[START OF Text block]

When an ESD voltage develops across two or more amplifier device pins, current flows through one or more
steering diodes. Depending on the path that the current takes, the absorption device can activate. The absorption
device has a trigger, or threshold voltage, that is above the normal operating voltage of the OPA168x but below
the device breakdown voltage level. When this threshold is exceeded, the absorption device quickly activates
and clamps the voltage across the supply rails to a safe level.
When the operational amplifier connects into a circuit (Figure 48), the ESD protection components are intended
to remain inactive and do not become involved in the application circuit operation. However, circumstances may
arise where an applied voltage exceeds the operating voltage range of a given pin. If this condition occurs, there
is a risk that some internal ESD protection circuits can turn on and conduct current. Any such current flow occurs
through steering-diode paths and rarely involves the absorption device.

[END OF Text block]
[START OF Dataset extract]

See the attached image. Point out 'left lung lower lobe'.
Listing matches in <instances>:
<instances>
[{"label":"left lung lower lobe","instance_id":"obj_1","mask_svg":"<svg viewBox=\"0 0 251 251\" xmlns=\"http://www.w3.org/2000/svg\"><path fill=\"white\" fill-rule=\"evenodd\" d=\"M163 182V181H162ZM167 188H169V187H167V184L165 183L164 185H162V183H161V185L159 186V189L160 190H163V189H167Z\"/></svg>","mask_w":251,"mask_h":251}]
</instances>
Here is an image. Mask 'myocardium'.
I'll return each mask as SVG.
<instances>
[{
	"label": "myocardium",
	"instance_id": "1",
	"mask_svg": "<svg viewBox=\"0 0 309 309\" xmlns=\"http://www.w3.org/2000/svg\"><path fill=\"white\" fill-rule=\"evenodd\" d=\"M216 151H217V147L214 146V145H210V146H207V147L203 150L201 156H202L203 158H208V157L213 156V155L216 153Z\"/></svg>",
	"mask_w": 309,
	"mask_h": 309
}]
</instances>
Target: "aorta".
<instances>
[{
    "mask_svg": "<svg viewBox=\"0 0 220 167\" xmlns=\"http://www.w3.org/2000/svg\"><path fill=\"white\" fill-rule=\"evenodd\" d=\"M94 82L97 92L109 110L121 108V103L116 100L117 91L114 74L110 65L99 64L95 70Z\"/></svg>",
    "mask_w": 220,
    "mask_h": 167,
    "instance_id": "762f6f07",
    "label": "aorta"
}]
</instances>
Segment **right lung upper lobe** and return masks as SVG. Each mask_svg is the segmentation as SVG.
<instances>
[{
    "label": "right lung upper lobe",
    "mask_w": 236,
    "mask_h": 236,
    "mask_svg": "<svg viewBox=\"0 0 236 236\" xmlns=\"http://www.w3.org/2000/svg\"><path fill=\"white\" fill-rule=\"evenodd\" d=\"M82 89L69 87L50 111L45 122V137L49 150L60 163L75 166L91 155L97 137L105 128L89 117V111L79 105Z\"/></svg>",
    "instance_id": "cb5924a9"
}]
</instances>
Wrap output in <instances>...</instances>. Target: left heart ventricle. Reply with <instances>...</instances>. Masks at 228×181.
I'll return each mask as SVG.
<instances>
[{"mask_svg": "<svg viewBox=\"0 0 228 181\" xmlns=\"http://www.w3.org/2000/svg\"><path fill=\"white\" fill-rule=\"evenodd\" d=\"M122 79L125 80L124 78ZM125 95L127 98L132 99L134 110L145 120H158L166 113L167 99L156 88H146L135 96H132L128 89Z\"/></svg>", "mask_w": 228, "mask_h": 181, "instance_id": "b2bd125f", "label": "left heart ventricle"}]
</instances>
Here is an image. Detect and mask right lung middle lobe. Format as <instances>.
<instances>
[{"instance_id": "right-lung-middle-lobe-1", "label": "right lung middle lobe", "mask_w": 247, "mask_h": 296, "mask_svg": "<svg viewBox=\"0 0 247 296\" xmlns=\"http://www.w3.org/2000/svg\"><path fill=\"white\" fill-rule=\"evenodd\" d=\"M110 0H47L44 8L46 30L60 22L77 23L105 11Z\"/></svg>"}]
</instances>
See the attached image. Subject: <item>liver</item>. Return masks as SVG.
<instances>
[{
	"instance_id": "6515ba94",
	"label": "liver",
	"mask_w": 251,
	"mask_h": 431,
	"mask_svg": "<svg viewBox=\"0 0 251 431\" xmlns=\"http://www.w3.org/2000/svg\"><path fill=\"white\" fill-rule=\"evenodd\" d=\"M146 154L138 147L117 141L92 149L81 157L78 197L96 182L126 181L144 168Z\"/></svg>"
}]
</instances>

[END OF Dataset extract]

Request | Could you retype the ESD protection passage in full, word for word?

Result |
When an ESD voltage develops across two or more amplifier device pins, current flows through one or more
steering diodes. Depending on the path that the current takes, the absorption device can activate. The absorption
device has a trigger, or threshold voltage, that is above the normal operating voltage of the OPA168x but below
the device breakdown voltage level. When this threshold is exceeded, the absorption device quickly activates
and clamps the voltage across the supply rails to a safe level.
When the operational amplifier connects into a circuit (Figure 48), the ESD protection components are intended
to remain inactive and do not become involved in the application circuit operation. However, circumstances may
arise where an applied voltage exceeds the operating voltage range of a given pin. If this condition occurs, there
is a risk that some internal ESD protection circuits can turn on and conduct current. Any such current flow occurs
through steering-diode paths and rarely involves the absorption device.